## Metin Bölümü:
2023’ü görecek takati kalmadığından hareketle, AK Parti iktidarının salgın sonrası uygun bir zamanda, Türkiye’yi erken seçime götürmeye hazırlandığı yönünde değerlendirmeler yapılıyor.
Seçimin zamanını kestirmek kolay olmasa da iktidarın ciddi bir kaybetme endişesi içinde olduğu görülüyor. Bunu, Babacan ve Davutoğlu ile CHP arasında ödünç milletvekili diyalogları şöyle ucundan kamuoyuna yansıyınca, engelleyecek yasayı hemen Haziran’da Meclise getireceklerine dair açıklamalarından anlıyoruz.
Seçim sürecinde gündemin demirbaşları arasında işsizlik ve yoksulluk, ekonomi ve borçlar, eş dost kayırmalar, basın özgürlüğü ve haksız tutuklamalar, hukuksuzluk ve demokrasi ihlalleri, dış politikada savrulmalar gibi konuların yanında, şüphesiz Kürt sorunu da boylu boyunca yer alacak.
Bu noktada gerek AK Parti ve gerekse Millet İttifakı partilerinin, özellikle HDP’ye karşı yaklaşımlarında görülen politik açmaz ve tıkanmaya dikkat çekmenin yararlı olacağını düşünüyorum.
AK Parti’nin sonuç vermeyen ısrarı
AK Parti iktidarı son beş yıldan beri Kürt sorununu resmen unuttu. Barış ve Çözüm Süreci’nin bütün siyasal, kültürel ve duygusal kazanımlarını çöp tenekesine attı.

## Verilen Kayıtlar:

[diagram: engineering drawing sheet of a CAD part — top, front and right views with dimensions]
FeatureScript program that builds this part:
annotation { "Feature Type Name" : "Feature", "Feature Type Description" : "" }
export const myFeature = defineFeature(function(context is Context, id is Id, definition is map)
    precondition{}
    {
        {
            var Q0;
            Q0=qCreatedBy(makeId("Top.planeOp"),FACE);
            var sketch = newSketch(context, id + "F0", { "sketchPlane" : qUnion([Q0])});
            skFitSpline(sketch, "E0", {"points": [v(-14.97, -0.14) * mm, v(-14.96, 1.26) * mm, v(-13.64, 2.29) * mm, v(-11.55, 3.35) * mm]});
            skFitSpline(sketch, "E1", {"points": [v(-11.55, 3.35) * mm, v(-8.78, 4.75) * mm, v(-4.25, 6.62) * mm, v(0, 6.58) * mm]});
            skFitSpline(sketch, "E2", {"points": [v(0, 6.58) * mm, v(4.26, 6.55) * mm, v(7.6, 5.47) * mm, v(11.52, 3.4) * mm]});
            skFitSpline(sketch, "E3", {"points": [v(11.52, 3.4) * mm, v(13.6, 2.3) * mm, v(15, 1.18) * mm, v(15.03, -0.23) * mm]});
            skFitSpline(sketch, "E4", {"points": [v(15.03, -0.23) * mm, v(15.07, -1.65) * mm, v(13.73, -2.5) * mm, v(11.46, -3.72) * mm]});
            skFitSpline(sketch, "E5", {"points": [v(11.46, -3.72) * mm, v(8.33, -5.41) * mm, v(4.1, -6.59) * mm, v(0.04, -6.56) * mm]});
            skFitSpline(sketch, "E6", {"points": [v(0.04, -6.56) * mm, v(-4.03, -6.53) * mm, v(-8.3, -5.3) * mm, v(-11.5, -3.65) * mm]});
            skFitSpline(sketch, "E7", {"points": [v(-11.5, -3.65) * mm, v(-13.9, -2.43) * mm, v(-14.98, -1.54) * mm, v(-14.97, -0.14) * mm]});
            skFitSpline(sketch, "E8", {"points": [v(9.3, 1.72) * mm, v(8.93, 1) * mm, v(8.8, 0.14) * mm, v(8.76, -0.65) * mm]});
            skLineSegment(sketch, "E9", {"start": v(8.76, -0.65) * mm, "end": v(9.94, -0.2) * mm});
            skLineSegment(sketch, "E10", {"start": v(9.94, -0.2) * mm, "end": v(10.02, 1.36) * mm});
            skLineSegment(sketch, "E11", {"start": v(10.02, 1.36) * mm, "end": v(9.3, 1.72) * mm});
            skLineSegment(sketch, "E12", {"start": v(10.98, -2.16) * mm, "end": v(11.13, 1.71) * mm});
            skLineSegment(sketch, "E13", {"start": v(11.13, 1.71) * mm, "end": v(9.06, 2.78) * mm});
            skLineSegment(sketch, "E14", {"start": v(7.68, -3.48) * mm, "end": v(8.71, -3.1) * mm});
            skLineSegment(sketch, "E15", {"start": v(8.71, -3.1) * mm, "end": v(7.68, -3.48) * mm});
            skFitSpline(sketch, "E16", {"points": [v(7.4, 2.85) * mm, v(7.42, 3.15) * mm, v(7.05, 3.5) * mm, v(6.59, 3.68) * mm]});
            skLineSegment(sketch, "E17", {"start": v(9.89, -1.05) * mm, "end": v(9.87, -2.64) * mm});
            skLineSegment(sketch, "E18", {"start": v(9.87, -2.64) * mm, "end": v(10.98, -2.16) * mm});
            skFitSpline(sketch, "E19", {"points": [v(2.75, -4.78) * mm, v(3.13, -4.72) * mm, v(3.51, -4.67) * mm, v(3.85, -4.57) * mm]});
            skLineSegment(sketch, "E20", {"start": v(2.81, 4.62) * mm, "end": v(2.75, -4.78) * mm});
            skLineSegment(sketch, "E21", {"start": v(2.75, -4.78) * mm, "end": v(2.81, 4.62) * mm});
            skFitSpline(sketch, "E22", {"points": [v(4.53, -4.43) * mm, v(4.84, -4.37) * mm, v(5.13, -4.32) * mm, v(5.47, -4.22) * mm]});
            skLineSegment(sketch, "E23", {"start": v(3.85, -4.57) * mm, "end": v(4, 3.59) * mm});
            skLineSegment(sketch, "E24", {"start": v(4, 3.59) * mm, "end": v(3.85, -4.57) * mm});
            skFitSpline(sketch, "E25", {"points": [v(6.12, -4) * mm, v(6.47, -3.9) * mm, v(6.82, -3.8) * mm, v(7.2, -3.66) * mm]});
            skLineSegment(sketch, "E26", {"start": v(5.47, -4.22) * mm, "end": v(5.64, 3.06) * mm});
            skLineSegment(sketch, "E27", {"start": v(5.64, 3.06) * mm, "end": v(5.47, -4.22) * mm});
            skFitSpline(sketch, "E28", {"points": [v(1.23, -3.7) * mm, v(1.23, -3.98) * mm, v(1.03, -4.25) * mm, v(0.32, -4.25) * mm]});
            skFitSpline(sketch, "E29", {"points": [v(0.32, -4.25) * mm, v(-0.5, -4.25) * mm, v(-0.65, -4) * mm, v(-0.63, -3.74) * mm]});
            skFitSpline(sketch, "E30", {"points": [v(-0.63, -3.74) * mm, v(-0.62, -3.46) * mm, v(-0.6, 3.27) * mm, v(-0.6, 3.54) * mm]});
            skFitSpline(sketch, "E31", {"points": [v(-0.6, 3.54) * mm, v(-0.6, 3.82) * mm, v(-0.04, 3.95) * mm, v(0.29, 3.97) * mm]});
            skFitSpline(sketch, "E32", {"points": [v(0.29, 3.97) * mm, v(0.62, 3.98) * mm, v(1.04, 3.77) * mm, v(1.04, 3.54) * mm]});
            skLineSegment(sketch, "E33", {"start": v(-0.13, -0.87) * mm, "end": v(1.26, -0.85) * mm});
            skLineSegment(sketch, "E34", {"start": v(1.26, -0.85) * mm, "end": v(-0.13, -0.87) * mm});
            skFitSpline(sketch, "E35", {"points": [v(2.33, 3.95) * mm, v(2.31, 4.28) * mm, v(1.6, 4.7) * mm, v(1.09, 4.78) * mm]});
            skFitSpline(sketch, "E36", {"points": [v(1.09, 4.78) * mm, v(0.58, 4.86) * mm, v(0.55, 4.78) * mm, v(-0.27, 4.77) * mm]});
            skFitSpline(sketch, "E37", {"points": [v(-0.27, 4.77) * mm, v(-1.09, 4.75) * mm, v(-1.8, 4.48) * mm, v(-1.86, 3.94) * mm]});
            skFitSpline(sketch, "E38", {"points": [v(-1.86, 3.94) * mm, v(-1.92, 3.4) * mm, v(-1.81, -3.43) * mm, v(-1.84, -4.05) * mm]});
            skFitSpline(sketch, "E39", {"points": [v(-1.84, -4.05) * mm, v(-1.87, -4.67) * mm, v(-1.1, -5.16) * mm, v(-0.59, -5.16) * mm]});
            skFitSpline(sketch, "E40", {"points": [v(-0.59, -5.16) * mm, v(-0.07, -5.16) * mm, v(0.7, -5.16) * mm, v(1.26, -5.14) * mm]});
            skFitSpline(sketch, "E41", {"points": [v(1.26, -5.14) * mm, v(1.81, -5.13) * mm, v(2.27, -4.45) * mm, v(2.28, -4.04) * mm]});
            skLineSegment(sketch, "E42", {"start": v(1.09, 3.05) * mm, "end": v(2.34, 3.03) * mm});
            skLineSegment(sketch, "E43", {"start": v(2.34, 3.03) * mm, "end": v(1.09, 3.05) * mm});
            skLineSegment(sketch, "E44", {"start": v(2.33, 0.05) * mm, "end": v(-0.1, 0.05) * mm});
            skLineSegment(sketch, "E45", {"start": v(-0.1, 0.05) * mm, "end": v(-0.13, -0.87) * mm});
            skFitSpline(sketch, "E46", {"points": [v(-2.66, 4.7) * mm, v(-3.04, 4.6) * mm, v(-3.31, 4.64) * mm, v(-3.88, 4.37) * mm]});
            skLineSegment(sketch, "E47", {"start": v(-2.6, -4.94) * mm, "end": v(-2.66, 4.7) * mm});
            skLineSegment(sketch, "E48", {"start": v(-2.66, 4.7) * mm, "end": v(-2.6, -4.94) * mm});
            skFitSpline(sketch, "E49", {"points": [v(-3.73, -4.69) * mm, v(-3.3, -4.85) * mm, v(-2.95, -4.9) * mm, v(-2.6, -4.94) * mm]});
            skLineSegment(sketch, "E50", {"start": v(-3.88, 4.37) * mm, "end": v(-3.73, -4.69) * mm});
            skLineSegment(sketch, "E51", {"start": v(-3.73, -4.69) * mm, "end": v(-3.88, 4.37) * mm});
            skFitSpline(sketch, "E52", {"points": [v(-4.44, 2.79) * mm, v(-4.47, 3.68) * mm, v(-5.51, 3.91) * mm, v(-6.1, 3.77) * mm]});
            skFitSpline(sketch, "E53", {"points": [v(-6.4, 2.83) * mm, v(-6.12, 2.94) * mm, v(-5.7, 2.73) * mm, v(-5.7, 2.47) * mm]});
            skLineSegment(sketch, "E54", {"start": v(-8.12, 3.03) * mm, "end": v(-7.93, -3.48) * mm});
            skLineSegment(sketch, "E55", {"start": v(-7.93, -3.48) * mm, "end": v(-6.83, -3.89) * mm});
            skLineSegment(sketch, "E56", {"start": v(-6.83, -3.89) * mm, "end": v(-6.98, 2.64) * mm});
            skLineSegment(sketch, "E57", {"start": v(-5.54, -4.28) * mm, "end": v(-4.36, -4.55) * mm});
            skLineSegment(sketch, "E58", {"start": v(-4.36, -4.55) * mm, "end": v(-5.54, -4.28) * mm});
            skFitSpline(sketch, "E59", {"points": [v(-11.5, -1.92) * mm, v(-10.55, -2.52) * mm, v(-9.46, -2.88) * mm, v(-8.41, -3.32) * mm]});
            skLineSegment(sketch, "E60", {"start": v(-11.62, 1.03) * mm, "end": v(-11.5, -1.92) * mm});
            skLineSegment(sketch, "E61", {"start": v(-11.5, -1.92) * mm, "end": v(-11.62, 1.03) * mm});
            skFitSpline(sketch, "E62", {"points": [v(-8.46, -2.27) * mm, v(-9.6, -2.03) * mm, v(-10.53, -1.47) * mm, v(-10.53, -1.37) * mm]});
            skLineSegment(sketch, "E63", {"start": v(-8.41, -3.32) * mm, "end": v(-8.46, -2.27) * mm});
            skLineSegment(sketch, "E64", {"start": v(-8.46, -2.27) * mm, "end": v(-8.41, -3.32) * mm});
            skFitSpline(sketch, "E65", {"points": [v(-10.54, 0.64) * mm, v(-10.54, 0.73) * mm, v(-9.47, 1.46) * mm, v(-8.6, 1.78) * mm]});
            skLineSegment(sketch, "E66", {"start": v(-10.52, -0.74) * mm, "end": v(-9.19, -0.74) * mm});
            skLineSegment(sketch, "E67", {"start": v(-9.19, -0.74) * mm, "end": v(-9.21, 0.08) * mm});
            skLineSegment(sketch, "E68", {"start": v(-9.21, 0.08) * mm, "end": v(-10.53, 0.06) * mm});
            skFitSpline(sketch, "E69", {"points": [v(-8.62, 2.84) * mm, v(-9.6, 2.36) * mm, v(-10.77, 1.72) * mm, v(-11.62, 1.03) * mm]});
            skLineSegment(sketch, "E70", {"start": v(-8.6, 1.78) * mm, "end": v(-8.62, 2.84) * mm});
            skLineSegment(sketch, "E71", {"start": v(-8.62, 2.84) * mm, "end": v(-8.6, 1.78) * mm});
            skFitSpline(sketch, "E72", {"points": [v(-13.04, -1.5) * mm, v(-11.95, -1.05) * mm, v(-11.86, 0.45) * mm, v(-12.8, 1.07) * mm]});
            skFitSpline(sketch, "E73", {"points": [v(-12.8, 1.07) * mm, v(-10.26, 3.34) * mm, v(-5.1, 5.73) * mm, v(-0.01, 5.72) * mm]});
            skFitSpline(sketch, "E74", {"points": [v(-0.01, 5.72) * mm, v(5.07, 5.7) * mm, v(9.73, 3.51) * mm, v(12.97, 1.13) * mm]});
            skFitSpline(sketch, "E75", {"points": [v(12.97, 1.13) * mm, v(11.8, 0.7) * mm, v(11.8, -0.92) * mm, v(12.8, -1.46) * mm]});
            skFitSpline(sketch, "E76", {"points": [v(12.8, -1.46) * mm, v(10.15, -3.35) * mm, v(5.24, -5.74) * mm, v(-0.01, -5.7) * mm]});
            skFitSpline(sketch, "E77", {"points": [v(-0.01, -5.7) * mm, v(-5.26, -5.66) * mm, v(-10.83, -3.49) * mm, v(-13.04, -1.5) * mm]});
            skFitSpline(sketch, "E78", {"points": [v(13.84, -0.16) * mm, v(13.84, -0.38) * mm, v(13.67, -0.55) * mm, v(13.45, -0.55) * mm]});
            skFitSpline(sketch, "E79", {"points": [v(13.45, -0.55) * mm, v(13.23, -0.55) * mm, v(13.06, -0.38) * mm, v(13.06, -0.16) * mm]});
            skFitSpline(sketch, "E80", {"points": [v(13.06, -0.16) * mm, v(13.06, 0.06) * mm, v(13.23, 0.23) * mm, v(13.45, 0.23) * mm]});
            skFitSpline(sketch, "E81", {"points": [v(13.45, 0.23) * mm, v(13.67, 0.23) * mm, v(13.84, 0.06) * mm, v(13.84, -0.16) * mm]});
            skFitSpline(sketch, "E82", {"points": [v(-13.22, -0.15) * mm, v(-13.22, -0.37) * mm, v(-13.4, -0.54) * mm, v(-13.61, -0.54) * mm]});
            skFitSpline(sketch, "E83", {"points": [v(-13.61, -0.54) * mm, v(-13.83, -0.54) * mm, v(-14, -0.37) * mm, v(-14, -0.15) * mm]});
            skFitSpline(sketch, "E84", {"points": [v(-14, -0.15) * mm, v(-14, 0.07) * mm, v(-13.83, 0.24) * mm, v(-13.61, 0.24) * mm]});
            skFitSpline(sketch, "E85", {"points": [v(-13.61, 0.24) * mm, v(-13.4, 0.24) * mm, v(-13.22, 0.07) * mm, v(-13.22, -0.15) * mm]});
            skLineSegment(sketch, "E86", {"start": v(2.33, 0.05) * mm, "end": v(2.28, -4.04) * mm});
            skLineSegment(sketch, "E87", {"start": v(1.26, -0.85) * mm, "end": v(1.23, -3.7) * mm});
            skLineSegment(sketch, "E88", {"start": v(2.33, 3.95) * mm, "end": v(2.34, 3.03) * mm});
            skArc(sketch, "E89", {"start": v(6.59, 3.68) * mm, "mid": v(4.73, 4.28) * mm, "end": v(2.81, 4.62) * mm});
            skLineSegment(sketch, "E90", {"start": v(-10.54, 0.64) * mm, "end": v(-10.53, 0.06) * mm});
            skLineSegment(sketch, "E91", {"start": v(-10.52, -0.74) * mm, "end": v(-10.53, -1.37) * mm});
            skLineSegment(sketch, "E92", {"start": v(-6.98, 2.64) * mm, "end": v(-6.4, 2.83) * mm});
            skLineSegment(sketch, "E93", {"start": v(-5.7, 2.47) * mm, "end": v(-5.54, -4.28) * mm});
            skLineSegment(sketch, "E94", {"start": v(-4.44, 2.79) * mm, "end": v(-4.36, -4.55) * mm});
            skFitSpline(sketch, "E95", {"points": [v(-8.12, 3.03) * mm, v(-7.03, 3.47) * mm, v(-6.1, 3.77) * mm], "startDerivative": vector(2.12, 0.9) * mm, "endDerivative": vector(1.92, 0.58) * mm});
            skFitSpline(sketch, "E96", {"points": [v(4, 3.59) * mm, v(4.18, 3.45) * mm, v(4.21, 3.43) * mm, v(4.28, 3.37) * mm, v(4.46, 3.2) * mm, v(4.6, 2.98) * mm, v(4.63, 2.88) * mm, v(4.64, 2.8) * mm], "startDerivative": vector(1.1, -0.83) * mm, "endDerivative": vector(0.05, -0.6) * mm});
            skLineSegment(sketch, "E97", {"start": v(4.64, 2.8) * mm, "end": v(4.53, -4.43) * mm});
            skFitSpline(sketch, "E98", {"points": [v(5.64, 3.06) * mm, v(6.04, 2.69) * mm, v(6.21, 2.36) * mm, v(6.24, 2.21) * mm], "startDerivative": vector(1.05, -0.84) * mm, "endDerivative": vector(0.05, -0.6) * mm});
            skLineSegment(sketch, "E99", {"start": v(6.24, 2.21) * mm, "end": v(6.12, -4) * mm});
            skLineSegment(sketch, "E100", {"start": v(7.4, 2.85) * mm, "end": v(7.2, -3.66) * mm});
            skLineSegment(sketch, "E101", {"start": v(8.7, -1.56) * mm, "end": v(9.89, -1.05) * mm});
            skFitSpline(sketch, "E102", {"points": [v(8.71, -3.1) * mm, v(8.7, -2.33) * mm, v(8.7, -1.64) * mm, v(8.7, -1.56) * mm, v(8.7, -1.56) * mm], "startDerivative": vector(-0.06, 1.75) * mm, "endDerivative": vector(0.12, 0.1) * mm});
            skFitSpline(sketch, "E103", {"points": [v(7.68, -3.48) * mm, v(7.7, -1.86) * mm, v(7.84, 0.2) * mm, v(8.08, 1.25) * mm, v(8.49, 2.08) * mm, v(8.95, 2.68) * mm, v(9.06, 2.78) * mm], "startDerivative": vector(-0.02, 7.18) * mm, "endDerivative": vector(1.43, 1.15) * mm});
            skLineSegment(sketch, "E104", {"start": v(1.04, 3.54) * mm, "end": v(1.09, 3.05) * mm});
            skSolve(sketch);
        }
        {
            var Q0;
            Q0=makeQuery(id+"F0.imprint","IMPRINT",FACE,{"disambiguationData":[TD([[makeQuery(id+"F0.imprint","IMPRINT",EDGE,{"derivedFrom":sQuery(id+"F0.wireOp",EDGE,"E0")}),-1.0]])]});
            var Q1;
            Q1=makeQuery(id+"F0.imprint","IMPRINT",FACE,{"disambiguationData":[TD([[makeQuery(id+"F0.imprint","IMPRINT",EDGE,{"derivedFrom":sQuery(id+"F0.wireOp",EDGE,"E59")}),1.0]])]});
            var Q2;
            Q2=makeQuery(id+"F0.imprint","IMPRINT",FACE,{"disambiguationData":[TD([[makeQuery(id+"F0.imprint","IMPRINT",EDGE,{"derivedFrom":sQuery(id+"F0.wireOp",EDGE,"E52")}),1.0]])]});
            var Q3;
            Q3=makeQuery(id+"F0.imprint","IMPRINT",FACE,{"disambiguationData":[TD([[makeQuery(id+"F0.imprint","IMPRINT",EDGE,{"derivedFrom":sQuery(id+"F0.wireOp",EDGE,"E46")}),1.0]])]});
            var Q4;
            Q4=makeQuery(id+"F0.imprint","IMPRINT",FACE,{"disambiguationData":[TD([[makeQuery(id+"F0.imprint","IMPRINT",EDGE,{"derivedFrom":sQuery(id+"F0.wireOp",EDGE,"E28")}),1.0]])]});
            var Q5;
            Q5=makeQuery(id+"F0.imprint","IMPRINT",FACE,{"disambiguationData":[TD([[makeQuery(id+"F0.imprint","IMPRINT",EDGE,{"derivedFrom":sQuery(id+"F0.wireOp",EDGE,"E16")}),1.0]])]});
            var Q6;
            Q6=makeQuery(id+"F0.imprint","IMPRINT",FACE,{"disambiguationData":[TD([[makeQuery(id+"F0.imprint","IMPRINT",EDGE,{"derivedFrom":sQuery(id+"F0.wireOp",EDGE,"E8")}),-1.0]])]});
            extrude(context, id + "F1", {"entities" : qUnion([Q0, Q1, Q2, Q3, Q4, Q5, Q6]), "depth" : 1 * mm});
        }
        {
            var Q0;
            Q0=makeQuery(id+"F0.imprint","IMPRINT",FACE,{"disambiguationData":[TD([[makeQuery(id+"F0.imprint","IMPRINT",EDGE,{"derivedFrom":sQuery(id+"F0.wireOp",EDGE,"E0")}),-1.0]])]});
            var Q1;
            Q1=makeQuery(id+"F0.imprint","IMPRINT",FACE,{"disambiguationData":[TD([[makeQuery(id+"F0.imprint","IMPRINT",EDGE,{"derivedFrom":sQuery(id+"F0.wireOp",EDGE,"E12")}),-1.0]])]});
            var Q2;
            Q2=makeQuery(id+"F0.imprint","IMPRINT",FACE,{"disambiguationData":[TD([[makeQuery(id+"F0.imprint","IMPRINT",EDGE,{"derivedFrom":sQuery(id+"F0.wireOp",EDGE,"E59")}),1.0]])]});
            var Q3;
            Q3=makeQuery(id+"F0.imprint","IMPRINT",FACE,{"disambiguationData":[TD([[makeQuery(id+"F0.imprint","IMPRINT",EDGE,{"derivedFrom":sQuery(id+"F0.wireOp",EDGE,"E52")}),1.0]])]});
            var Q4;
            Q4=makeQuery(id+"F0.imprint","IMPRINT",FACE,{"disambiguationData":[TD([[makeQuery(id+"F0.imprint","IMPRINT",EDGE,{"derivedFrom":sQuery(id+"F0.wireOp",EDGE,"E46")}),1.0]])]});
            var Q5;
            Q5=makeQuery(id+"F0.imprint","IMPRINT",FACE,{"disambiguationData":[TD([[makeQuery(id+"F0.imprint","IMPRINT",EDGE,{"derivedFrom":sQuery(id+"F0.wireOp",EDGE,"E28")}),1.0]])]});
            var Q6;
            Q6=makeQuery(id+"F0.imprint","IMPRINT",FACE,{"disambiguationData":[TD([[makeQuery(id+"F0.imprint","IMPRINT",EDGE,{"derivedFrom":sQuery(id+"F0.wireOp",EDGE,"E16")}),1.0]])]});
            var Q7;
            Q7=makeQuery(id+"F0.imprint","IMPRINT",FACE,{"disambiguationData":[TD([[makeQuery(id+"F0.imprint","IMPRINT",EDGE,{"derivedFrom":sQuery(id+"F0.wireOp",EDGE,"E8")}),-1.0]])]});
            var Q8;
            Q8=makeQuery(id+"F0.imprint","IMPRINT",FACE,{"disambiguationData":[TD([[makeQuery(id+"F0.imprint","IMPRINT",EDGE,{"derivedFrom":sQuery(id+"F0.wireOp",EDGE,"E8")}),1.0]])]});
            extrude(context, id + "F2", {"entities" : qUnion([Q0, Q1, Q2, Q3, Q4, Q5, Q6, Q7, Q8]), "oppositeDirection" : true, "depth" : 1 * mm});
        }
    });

## Görev Tanımı 1:
Metin bölümünde "Bu noktada gerek" sözleriyle başlayıp "yararlı olacağını düşünüyorum." sözleriyle biten kısmı hiçbir değişiklik yapmadan yazın.
## Görev Tanımı 2:
Metin bölümüne dayanarak şu soruları yanıtlayın:
(a) Ödünç milletvekili uygulamasını engelleyecek yasanın Meclise hangi ay getirileceği söyleniyor?
(b) AK Parti iktidarının Kürt sorununu ne kadar süredir resmen unuttuğu belirtiliyor?
(c) AK Parti ile Millet İttifakı partilerinin yaklaşımlarındaki açmaz özellikle hangi partiye karşı görülüyor?

## Görev Sonucu 1:
Bu noktada gerek AK Parti ve gerekse Millet İttifakı partilerinin, özellikle HDP’ye karşı yaklaşımlarında görülen politik açmaz ve tıkanmaya dikkat çekmenin yararlı olacağını düşünüyorum.

## Görev Sonucu 2:
(a) Yasanın Haziran ayında Meclise getirileceği söyleniyor.
(b) Son beş yıldan beri unuttuğu belirtiliyor.
(c) Açmaz özellikle HDP'ye karşı yaklaşımlarda görülüyor.